Cruise lines are cracking down on bringing alcoholic beverages, soft drinks and even bottled water on board at embarkation more and more these days. In the world of booze smuggling, there is no one certain rule to follow that will work every time. You have to kind of go with the flow and be prepared for anything. It’s a stealth operation to be sure but armed with the tools necessary, you can do this.
Dress for success– your college t-shirt, flip-flops and cutoffs screaming “party animal” may make you think you look cool/hot/older/younger. (No) To security personnel they say “Pat me down”. Wear your semi-casual-kinda-formal-night outfit and breeze through checkpoints undisturbed. It would help if you were also not intoxicated boarding the ship. Tailgating before the cruise is really not your best move here. You will need your wits about you to make this work.

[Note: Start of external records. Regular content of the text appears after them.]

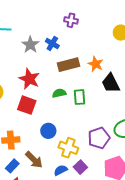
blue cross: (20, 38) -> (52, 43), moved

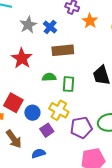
orange star: (96, 64) -> (90, 21), moved
red square: (27, 105) -> (13, 103), moved
yellow cross: (68, 148) -> (59, 110), moved
purple square: (80, 167) -> (47, 130), moved

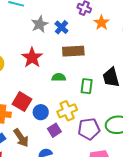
green rectangle: (68, 84) -> (87, 86), moved
yellow cross: (59, 110) -> (67, 111), turned 36

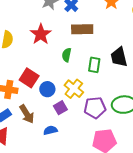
green semicircle: (59, 77) -> (67, 55), turned -80
yellow cross: (67, 111) -> (74, 89), turned -30

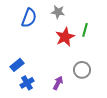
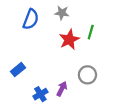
blue cross: (27, 83) -> (40, 94), moved

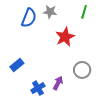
gray star: (62, 13) -> (50, 12), moved
green line: (91, 32) -> (84, 12), moved

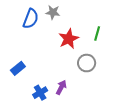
green line: (84, 12) -> (97, 33), moved
gray circle: (82, 70) -> (87, 63), moved

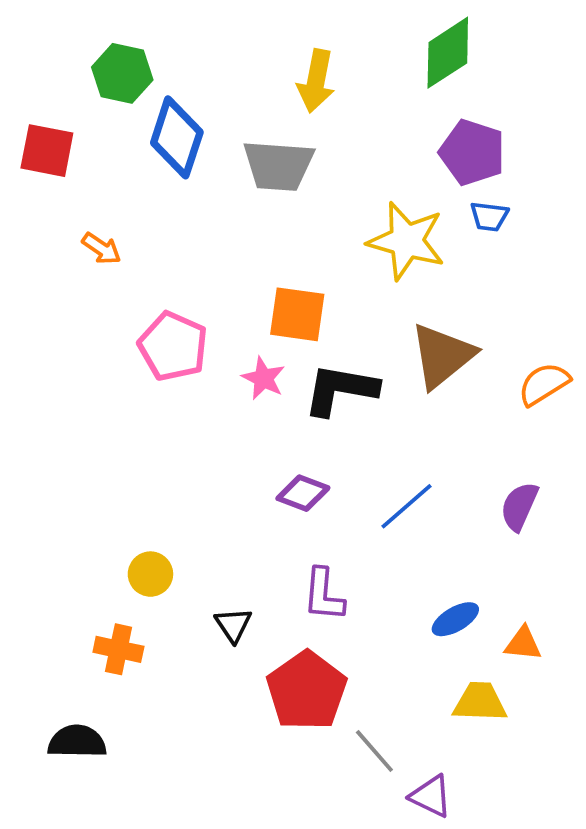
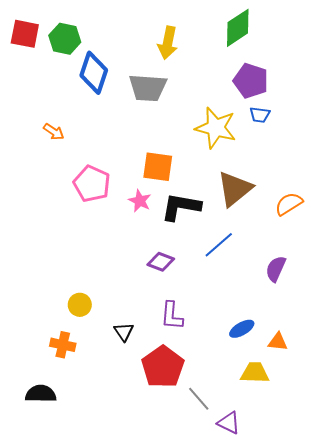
red square: (47, 151) -> (25, 34), moved
blue line: (406, 506) -> (219, 245), moved

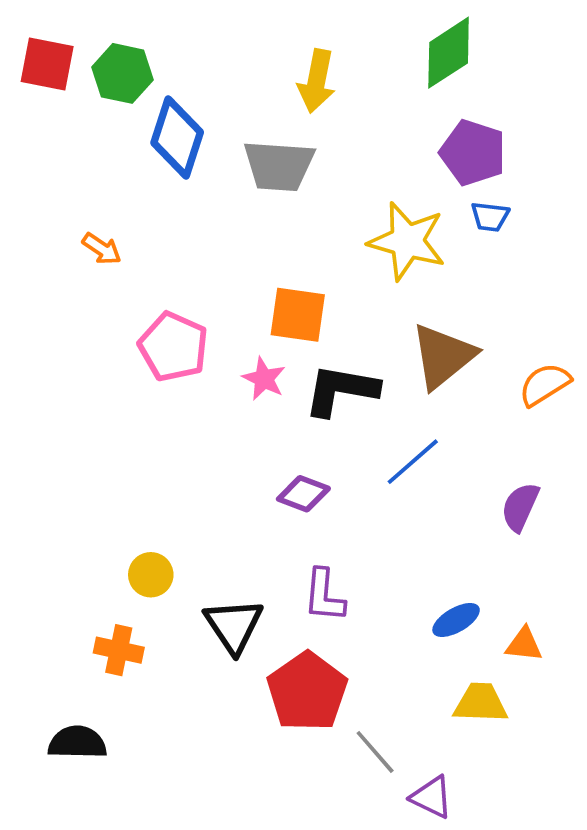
black triangle: (124, 332) -> (234, 626), size x1.6

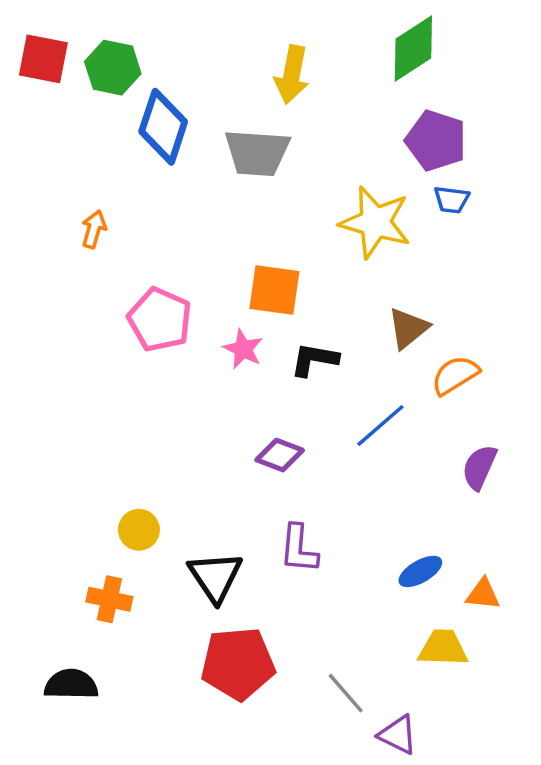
orange arrow: (102, 249) -> (94, 229), turned -108
brown triangle: (443, 356) -> (408, 328), size x0.7
orange semicircle: (545, 384) -> (455, 375), moved
black L-shape: (341, 390) -> (314, 360), size x0.7
red pentagon: (307, 692) -> (238, 664), moved, turned 30

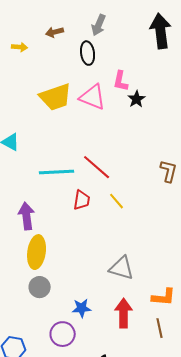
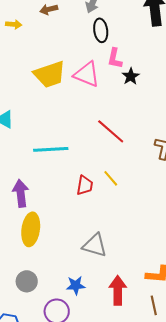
black ellipse: (88, 53) -> (101, 30), moved
red line: (97, 167) -> (111, 131), moved
red trapezoid: (82, 200) -> (85, 185), moved
gray triangle: (122, 268) -> (95, 245), moved
gray circle: (40, 287) -> (27, 281), moved

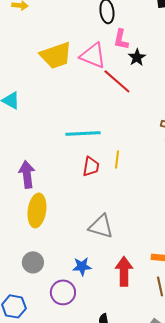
red line: (111, 131) -> (117, 81), moved
cyan line: (51, 149) -> (83, 133), moved
yellow line: (111, 178) -> (117, 159), turned 48

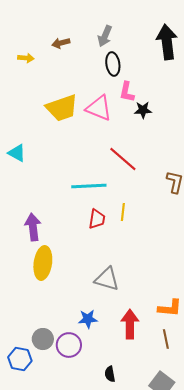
black star: (137, 57) -> (143, 110), turned 30
red line: (117, 81) -> (123, 159), moved
gray circle: (33, 262) -> (43, 339), moved

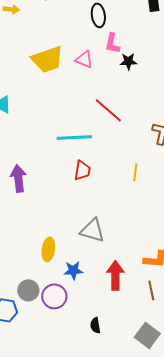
pink triangle: (99, 108) -> (84, 59), size x0.7
yellow line: (123, 212) -> (135, 172), moved
yellow ellipse: (43, 263) -> (48, 249), moved, size x0.7

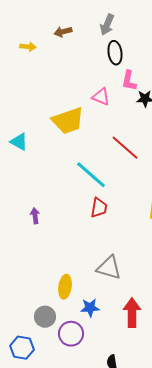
yellow trapezoid: (47, 59) -> (68, 121), moved
cyan line: (74, 137) -> (91, 175), turned 44
purple arrow: (18, 178) -> (35, 216), size x0.6
gray circle: (28, 290) -> (45, 317), moved

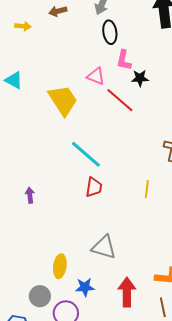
yellow trapezoid: (68, 121) -> (63, 100), turned -104
cyan triangle: (19, 142) -> (14, 80), moved
red line: (125, 148) -> (120, 100), moved

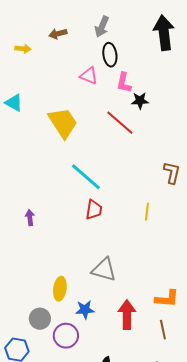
pink triangle: (96, 76) -> (89, 76), moved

Pack for success– There was once a notion that it was smart to take an extra suitcase for soft drinks and other “beverages” to be consumed on board. The idea was that empty space upon consumption gave extra room for souvenirs, towels, pillows, silverware and other items acquired along the way. News flash: a small suitcase that feels conspicuously heavy will get extra attention from security personnel.
A gift for you- I’ve done this a dozen times and it works. Gift wrap a case of Heineken or other premium beverage and just walk right on in with it. Dressed appropriately, it works. If anyone asks, the answer is “It’s a gift for the captain”. No one ever has.

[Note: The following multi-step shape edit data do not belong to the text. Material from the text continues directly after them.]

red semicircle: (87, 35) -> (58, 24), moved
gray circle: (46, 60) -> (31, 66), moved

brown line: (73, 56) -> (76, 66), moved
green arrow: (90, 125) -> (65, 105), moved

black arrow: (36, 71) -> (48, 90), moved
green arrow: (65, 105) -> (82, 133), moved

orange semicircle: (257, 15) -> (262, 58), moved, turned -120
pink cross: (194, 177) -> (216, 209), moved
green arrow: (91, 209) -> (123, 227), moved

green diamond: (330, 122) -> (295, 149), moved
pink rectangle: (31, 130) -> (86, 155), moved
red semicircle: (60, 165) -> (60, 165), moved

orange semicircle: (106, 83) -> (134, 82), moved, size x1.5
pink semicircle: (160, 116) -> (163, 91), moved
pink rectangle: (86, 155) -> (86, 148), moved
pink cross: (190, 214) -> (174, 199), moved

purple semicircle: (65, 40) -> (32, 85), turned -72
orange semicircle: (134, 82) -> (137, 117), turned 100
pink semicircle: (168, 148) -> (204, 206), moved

Decoy bottles– Now think about this: Say all of the above did not work. You’re called to a special holding room once on the ship to claim your luggage because it has either an iron (huge fire hazard) or alcohol (huge profit hazard) in it, both things they don’t want on the ship.
In front of security personnel, you open the luggage as instructed and fish out whatever it is you’re not supposed to have. They don’t make you do that to teach you a lesson and humiliate you. That comes later when you’re standing around with a life jacket on a ship that is not sinking. They do that because they discovered your sinister profit-robbing plan via x-rays, voodoo or iron-sniffing dogs.

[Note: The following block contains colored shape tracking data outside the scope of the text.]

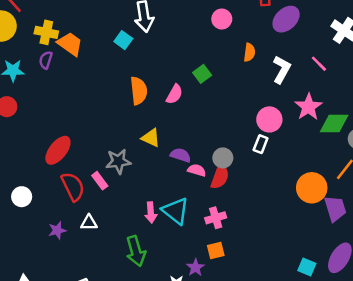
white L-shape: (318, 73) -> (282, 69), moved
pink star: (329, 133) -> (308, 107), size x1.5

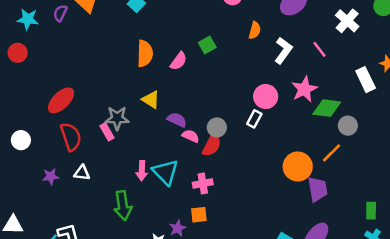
pink rectangle: (100, 181) -> (107, 132), moved

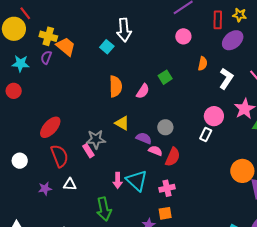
gray circle: (217, 127) -> (165, 127), moved

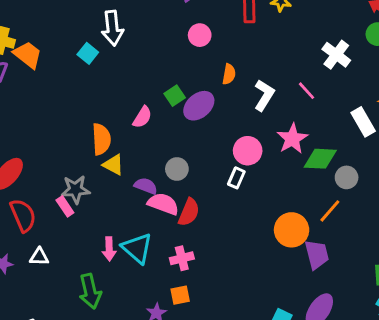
purple ellipse: (233, 40) -> (199, 106), moved
orange semicircle: (116, 86) -> (101, 139), moved
pink semicircle: (155, 151) -> (163, 204), size x1.5

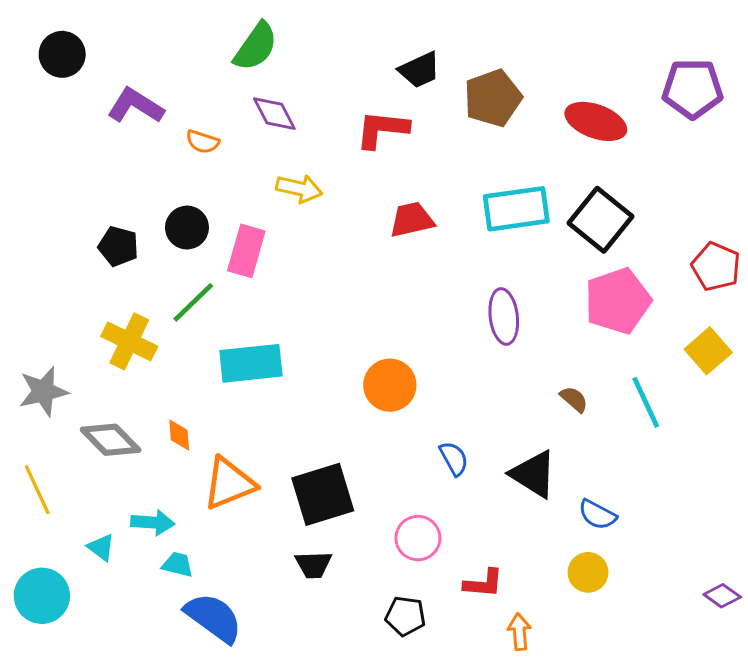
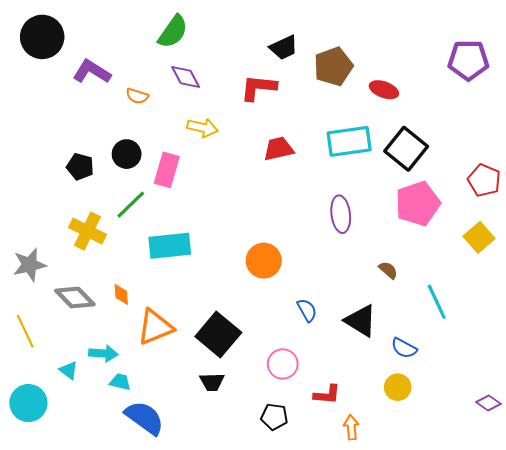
black circle: (62, 54) -> (42, 37), size x1.4
red ellipse: (596, 121) -> (384, 90), moved, size x0.7
cyan line: (646, 402) -> (437, 302), moved
black square: (323, 494) -> (218, 334), turned -33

They don’t know exactly what you have in there, just that there’s something bad. Not bad enough to call the FBI but bad enough to make a big deal about it.
The trick is to place decoy bottles of booze (like the cheapest bargain wine you can find) close in the top or opening of your luggage, pull those out first. Then, briefly fake-rummage through the rest, pretending to dig deep but coming up empty and not finding any more. This may take some practice if you are not a naturally deceptive person.
(Little do they know you have a fine bottle of Scotch or French Champagne down in the bottom of that bag)
Really paranoid people sometimes watch for sales at Victoria’s Secret and add an eye catching lingerie item, in the original packaging, sporting little Miss Perfect Body as a backup distraction that can move things along too.
The point is to make it a quick, painless procedure and move along back to your cabin, contraband in hand. Your mind-set should be “I’m excited to be on this fine ship”. “I can’t wait to get back to the fun I am responsibly having.” “This is a minor inconvenience and no big deal”
Follow those tips and you will be breathing a sigh of relief and headed back to the real fun, strip poker with crew members in their restricted area, in no time.
Oh, one last point: The cruise line can kick you off the ship with no refund and no way home if they catch you doing this. Smuggle at your own risk.